南宮靜扉恨恨道:“你平日不可一世的樣兒到哪裏去了?哼哼,你算什麽東西,殺手了不起麽?左右也不過是個奴才罷了,要不是為了青霜令的秘密,我才不會忍你這些天……”越說越是氣憤,又是幾腳踢去。

    許驚弦大覺驚訝,看此情形,南宮靜扉對香公子的恨意還遠在自己與鬥千金之上。香公子曾提及青霜令使簡歌派他來與南宮靜扉見麵,難道簡歌已與非常道聯合,甚至已控製了非常道?南宮靜扉曾對鶴發說及青霜令的秘密事關某個大寶藏,恐怕並非如此簡單。

    眼看南宮靜扉拔出顯鋒劍,就要往香公子身上刺去。許驚弦念及香公子雖然是個殺手,但亦算守信之人,實不願他死於南宮靜扉這小人之手,忍不住開口喝止道:“住手。”

    南宮靜扉大驚迴頭:“你,你怎麽沒事?”

    許驚弦本要趁機出手製住南宮靜扉逼問,但想到他在無名土堡中信口編織謊言,若是對自己胡言亂語一番,根本無從分辨真假。他暗自揣測南宮靜扉的心理,像他這種人物做慣了仆傭,平日皆壓抑性情行事謹慎,一旦有機會掌管他人的生殺大權,必是張揚至極,或有可能說出內心的想法。想到這裏許驚弦靈機一動,假意裝出身形不穩腳步虛浮之態,一把抓起地上的鐵鞋,踉蹌著朝門外衝去。南宮靜扉定下心神,慌忙提劍追出。

    許驚弦搖搖晃晃地奔至洞口,驀然一跤跌倒,手持鐵鞋懸於洞口邊,故作驚慌道:“你不要過來,否則我就把這雙鐵鞋扔下去,就算你把我們都害死了,也無法離開。”

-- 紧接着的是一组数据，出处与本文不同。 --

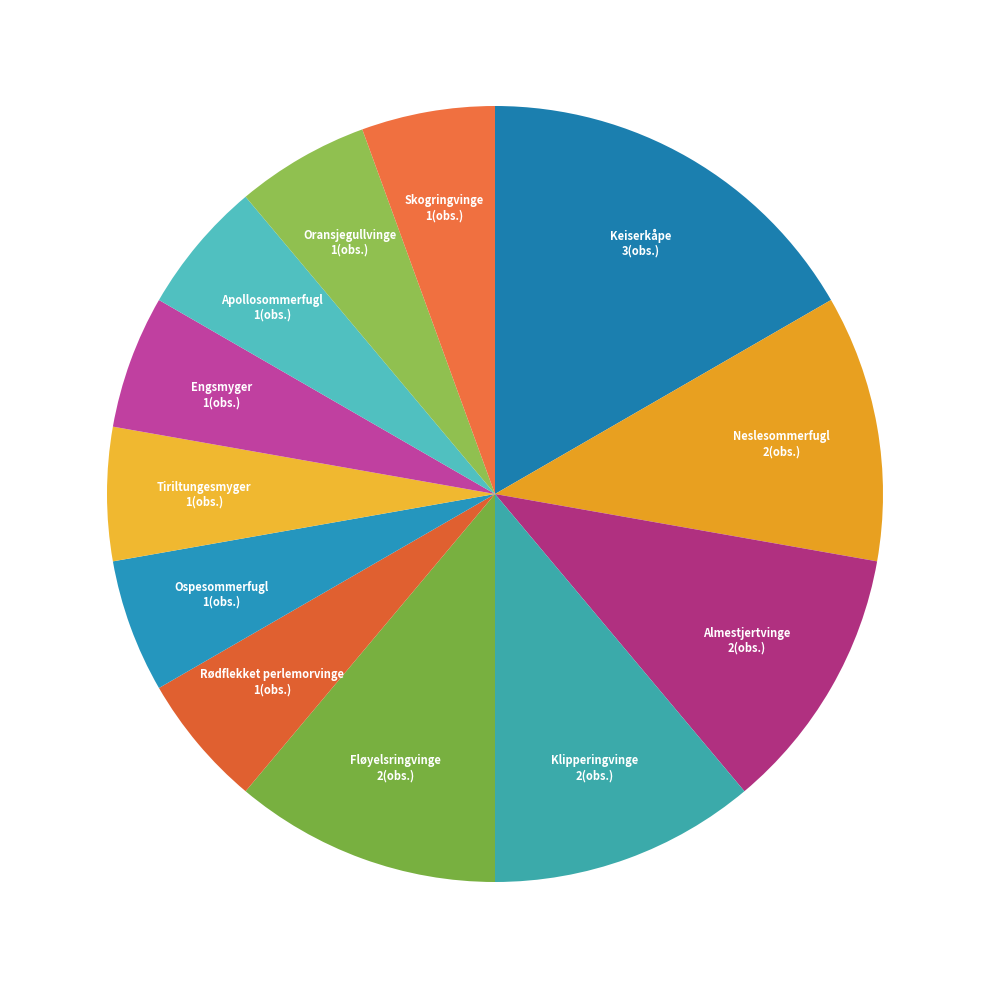

How many slices are in this pie chart?

12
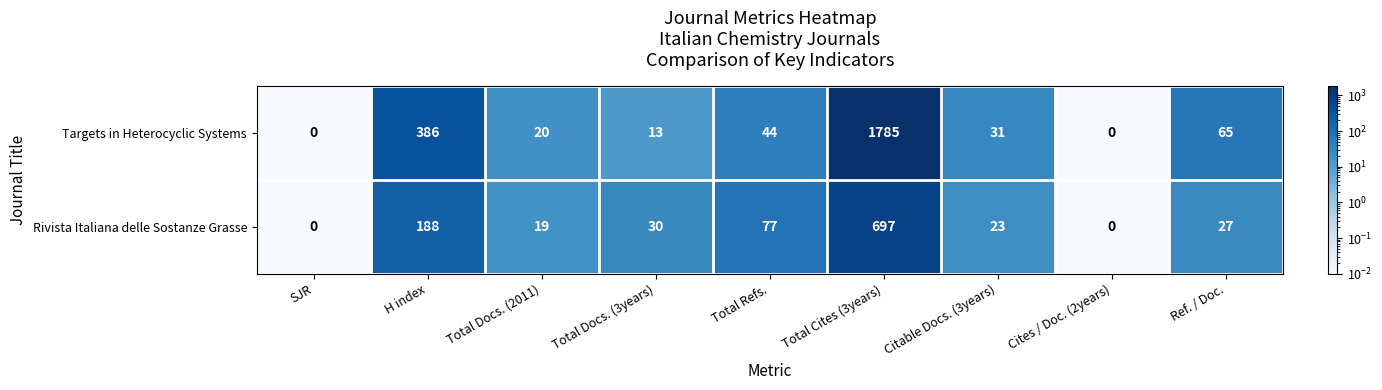

At how many categories does at least one series exceed 1443?

1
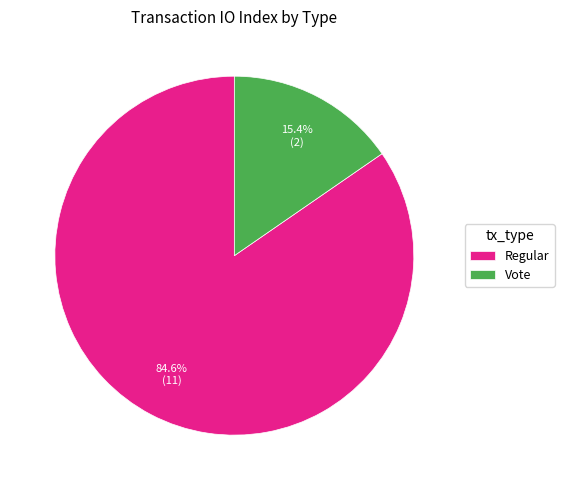

Rank the categories by value from lowest to highest.

Vote, Regular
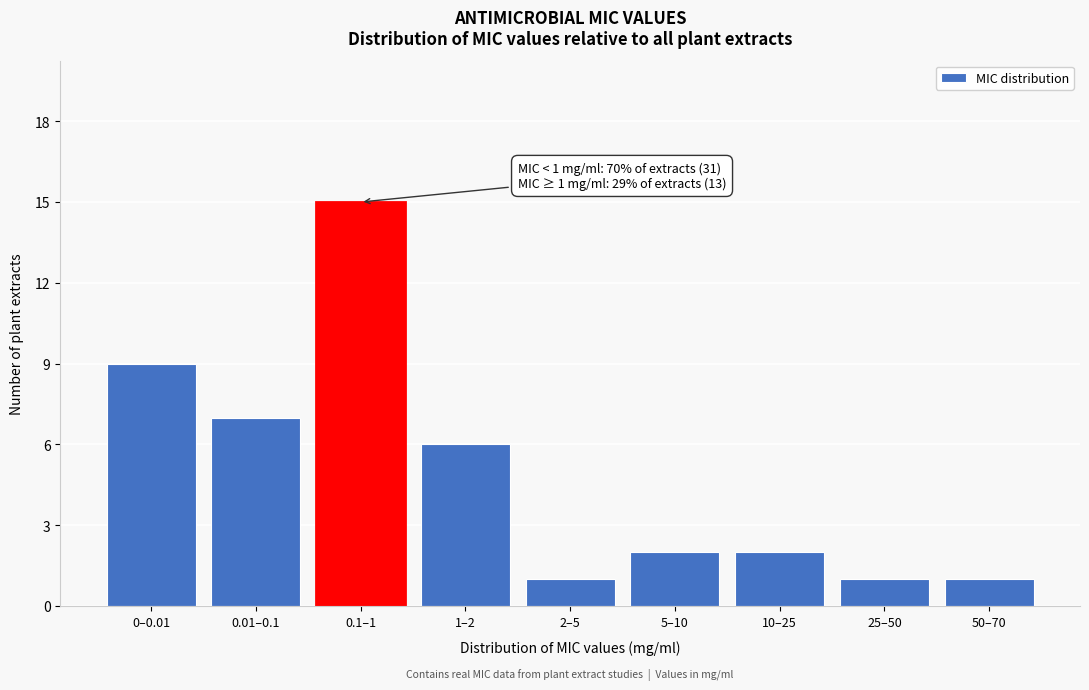

Reading right to left, extract all data points from this chart.

1	1	2	2	1	6	15	7	9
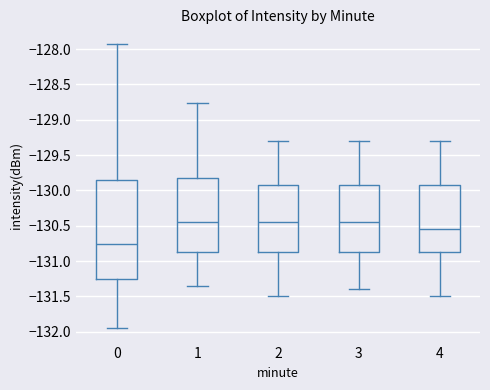

Reading left to right, read every box against the y-axis: the position of its median line, the range the box covers, and the ends of its whiskers. The values are not printed on the chart, so give them approximately, as read against the axis.

0: median -130.75, box -131.25 to -129.85, whiskers -131.95 to -127.90
1: median -130.45, box -130.85 to -129.80, whiskers -131.35 to -128.75
2: median -130.45, box -130.85 to -129.90, whiskers -131.50 to -129.30
3: median -130.45, box -130.85 to -129.90, whiskers -131.40 to -129.30
4: median -130.55, box -130.85 to -129.90, whiskers -131.50 to -129.30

    南宮靜扉眼珠一轉:“吳少俠何出此言。你我皆出於禦泠堂,豈有加害之念?你若不信,便先用這把劍殺死我吧……”說罷棄劍於地。南宮靜扉心計極深,心知如果許驚弦未飲下毒酒,縱有寶劍亦非其敵手,索性棄劍示好,同時試探許驚弦是否還有行動之力。

    許驚弦豈不知南宮靜扉的用意,眼看顯鋒劍距離自己不過兩三步遠,故意伸手至中途又無力地落下,喘著氣道:“你休想花言巧語蒙騙於我。若非我見機得快,隻飲了半杯毒酒,現在就與師伯和香公子一般無異了。你到底想做什麽?”他有意示弱,希望南宮靜扉自以為勝券在握,失於防範。

    南宮靜扉聽許驚弦自承已飲下半杯酒,又見他行動遲鈍,神色一寬,長歎道:“看來吳少俠確實是誤會了我。我隻是想對付香公子,但此人精明謹慎,不得不行此苦肉計方能引他入轂。吳少俠此刻感覺身體如何?不如先替你與鬥老爺子解毒後再慢慢商議如何處置他……”說罷緩緩朝前跨出一步。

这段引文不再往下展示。